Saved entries
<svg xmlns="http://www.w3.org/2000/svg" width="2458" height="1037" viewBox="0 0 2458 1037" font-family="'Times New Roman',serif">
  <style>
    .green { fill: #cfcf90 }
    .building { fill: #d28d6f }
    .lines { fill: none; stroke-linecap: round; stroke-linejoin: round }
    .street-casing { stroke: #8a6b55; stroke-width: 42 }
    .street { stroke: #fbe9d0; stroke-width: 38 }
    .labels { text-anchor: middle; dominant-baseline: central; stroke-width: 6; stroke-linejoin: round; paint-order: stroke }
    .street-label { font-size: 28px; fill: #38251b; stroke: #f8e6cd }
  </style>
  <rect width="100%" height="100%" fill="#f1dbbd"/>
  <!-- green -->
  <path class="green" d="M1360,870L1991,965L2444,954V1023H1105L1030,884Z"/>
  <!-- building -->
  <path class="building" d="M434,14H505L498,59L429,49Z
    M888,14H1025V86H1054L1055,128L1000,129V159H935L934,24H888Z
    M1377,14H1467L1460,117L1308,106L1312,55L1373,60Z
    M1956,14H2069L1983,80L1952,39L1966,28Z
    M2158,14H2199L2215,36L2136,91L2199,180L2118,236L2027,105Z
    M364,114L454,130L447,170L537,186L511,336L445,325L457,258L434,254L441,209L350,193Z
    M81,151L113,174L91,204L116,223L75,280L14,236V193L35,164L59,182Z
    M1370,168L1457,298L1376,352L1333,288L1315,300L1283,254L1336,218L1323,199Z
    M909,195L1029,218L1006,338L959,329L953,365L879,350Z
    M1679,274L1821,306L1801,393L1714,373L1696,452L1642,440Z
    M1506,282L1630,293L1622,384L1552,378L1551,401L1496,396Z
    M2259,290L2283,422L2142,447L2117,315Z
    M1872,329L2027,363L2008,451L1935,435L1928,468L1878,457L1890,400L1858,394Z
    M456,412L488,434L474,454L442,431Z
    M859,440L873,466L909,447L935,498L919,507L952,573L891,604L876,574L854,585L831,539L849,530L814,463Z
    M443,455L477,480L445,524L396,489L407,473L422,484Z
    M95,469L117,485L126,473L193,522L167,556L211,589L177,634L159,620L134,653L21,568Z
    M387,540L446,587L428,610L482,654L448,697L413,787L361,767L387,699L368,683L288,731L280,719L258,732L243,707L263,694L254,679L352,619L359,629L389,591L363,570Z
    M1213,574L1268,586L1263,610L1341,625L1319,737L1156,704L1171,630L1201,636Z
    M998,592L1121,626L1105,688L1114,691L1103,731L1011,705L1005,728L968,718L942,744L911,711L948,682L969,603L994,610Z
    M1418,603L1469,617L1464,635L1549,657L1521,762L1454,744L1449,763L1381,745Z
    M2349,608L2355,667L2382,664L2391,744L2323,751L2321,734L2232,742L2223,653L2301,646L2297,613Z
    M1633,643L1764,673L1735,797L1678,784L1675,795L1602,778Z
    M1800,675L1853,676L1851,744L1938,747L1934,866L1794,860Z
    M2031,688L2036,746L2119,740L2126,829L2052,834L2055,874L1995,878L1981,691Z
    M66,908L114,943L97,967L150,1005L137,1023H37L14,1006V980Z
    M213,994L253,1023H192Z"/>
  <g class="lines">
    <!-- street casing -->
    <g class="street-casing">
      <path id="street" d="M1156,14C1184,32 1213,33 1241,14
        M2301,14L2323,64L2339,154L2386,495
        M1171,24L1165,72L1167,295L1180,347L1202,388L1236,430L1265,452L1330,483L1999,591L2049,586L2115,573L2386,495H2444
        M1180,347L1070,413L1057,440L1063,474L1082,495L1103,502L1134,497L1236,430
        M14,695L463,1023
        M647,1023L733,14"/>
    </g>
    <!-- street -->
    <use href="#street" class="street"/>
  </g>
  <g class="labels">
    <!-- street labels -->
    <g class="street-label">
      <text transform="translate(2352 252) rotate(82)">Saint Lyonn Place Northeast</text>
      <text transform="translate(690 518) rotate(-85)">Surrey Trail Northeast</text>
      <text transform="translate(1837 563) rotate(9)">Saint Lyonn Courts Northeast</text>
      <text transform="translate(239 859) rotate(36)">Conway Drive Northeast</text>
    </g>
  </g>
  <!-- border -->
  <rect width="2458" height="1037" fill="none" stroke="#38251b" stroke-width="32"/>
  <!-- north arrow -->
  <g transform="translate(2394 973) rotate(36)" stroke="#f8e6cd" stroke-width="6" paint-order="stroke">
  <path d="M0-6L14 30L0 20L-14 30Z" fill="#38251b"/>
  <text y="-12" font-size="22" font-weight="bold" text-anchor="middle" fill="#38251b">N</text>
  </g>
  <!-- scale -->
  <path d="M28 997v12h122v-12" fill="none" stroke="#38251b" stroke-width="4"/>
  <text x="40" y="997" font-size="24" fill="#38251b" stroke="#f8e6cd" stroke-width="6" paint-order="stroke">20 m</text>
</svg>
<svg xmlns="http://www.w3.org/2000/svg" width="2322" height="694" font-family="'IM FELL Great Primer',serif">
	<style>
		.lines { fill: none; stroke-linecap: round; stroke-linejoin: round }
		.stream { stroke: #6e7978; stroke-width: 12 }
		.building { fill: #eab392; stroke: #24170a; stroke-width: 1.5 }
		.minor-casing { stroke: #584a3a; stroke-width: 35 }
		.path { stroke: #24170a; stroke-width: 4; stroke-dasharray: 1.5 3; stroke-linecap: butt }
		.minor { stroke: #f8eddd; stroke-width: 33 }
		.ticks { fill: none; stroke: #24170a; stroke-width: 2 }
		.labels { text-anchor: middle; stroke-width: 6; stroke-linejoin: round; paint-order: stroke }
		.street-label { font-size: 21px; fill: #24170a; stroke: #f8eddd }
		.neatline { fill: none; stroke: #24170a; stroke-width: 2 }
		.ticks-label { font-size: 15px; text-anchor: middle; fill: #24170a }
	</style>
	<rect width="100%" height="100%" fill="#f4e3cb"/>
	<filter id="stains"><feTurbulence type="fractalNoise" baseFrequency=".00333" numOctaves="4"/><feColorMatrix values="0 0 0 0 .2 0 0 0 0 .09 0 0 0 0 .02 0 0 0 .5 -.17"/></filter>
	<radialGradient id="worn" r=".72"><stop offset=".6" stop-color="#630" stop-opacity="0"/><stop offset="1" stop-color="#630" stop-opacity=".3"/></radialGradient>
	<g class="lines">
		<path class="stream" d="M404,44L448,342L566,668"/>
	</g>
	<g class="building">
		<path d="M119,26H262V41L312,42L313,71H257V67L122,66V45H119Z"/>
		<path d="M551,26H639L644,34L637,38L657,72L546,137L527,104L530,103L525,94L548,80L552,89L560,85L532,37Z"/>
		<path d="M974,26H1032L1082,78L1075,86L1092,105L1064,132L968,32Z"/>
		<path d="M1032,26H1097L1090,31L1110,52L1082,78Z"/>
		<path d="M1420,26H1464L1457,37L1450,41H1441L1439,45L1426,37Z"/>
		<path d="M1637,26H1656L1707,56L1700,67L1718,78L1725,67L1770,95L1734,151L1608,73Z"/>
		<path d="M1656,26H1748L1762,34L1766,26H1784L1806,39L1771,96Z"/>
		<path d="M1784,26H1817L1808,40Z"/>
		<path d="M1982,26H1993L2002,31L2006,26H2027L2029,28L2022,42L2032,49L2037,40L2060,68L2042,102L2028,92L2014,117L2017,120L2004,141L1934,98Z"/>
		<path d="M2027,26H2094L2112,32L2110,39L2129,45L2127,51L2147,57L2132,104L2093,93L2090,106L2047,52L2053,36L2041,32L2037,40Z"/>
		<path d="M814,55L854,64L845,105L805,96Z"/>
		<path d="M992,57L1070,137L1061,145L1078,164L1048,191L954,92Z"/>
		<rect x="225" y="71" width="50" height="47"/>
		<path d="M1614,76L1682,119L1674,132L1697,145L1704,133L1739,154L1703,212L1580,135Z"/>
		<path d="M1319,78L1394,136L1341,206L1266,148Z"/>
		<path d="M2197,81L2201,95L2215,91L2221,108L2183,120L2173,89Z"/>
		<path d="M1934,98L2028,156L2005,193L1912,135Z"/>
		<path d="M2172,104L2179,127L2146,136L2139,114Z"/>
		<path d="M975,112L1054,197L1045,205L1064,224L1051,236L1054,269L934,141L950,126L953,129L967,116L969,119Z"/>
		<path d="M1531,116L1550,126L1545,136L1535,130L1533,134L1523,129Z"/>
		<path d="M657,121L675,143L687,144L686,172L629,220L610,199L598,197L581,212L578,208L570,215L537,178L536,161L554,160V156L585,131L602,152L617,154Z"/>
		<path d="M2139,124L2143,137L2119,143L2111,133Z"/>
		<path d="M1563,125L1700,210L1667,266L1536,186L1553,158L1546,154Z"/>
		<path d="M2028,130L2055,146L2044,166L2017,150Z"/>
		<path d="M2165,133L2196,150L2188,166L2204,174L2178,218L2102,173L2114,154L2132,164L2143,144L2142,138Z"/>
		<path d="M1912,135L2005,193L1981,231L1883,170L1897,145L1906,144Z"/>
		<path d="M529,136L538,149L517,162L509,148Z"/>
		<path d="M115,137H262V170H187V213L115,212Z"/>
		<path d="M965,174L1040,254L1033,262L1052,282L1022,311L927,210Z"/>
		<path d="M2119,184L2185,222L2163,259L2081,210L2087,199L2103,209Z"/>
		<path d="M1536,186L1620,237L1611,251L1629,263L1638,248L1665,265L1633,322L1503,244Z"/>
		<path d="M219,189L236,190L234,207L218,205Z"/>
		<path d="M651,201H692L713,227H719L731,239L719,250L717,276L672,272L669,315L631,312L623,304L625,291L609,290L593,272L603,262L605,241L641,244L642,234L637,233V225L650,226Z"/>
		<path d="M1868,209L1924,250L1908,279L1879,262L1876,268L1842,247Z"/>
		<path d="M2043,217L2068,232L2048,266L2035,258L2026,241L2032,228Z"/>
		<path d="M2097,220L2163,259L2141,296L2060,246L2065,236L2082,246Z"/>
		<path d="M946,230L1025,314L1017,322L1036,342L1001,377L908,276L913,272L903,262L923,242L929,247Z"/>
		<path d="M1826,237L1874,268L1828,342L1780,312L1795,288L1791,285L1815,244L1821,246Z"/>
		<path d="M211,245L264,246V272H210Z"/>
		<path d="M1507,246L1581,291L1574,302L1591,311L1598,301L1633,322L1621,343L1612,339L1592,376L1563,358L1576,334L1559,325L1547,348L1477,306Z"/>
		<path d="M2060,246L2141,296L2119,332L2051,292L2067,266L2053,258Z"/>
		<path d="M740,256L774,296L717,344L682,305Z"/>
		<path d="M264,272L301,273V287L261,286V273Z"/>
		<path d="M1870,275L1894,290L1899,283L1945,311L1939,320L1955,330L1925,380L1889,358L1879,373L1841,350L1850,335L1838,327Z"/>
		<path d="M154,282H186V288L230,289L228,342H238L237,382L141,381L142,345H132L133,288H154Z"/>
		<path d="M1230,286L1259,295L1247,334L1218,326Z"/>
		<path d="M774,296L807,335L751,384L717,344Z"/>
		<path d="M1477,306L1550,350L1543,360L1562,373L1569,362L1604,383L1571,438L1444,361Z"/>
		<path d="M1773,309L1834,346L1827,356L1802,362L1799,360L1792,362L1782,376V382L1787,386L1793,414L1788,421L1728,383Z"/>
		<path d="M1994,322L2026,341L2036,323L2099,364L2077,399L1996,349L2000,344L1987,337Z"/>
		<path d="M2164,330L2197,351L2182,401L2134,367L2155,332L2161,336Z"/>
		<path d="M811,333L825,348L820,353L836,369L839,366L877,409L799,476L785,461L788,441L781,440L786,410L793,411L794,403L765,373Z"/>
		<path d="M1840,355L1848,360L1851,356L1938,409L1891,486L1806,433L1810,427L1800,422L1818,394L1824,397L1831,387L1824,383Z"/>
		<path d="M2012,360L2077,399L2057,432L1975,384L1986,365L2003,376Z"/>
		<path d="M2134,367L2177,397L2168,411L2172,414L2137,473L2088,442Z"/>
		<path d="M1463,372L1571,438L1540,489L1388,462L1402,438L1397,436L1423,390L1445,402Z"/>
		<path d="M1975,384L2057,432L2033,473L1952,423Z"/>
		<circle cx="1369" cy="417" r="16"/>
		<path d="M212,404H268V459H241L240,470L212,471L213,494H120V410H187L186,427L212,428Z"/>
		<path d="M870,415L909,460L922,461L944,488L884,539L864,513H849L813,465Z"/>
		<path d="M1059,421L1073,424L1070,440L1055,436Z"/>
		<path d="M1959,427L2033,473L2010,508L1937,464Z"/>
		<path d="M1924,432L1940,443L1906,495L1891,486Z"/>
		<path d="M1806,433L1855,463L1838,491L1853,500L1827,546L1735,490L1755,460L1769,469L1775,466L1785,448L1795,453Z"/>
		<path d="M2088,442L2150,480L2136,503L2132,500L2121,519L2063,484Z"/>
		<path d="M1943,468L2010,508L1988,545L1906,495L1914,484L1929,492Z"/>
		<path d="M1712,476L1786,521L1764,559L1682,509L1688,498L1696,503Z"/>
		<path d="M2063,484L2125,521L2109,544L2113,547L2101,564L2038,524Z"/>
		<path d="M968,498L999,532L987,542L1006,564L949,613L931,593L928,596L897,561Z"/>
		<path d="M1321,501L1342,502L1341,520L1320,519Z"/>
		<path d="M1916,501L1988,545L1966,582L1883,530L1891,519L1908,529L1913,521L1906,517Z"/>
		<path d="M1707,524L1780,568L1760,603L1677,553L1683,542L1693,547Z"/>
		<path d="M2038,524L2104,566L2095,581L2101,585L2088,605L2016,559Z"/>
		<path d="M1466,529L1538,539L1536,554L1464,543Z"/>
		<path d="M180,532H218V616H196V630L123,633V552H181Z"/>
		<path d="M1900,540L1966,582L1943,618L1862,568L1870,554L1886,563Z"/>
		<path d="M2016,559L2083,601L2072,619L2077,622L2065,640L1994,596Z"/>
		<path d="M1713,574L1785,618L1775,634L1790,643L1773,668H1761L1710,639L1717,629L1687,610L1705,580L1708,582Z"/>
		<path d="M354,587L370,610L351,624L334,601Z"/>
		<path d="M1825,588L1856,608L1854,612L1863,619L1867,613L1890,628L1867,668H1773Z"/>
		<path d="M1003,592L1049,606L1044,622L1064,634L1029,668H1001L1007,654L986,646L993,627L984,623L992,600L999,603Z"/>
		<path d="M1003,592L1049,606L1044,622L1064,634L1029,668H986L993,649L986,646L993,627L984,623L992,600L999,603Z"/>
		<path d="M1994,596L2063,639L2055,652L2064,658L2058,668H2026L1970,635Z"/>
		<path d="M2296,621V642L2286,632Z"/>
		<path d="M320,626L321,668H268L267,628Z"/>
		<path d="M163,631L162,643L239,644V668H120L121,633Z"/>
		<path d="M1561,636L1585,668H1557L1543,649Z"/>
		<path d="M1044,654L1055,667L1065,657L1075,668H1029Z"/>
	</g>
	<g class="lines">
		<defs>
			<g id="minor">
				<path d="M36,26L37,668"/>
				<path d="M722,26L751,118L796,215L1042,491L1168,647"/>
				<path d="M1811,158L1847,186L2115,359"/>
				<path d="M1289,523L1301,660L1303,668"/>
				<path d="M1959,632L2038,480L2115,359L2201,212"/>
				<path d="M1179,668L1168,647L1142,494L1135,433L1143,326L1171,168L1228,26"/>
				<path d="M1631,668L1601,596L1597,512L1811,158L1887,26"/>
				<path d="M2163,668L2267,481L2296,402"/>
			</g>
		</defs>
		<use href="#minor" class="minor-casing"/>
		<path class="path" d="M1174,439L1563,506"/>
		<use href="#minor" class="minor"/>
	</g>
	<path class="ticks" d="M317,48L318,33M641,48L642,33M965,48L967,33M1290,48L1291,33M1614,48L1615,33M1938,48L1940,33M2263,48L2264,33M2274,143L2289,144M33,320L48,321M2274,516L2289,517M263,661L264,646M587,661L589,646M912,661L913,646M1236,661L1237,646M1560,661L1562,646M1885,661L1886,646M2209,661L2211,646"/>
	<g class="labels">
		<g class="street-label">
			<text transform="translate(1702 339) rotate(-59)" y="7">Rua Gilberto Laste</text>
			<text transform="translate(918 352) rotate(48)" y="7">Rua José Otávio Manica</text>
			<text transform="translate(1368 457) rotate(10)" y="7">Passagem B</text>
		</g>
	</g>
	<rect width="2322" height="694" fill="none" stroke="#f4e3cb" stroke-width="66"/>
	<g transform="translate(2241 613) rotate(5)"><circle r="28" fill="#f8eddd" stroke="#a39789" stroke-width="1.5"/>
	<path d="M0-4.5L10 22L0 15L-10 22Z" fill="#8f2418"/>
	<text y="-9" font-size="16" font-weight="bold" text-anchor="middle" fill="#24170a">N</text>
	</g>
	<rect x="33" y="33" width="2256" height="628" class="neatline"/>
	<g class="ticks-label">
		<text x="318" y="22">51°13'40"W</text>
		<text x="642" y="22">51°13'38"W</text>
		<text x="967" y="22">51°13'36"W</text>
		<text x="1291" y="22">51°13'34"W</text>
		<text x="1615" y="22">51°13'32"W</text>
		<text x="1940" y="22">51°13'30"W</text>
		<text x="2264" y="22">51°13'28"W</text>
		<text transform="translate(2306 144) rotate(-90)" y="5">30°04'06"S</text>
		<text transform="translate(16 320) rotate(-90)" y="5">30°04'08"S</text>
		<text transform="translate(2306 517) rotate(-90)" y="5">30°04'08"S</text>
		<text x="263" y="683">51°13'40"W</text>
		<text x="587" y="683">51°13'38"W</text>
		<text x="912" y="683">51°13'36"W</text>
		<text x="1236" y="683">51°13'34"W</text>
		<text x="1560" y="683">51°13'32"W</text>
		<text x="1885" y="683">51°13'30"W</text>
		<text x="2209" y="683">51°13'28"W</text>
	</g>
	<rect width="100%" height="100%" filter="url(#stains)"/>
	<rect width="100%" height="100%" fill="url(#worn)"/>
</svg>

WORK REQUEST: For each line of the entries that contains the word "worn", make a copy.

SOLUTION BELOW:
	<radialGradient id="worn" r=".72"><stop offset=".6" stop-color="#630" stop-opacity="0"/><stop offset="1" stop-color="#630" stop-opacity=".3"/></radialGradient>
	<rect width="100%" height="100%" fill="url(#worn)"/>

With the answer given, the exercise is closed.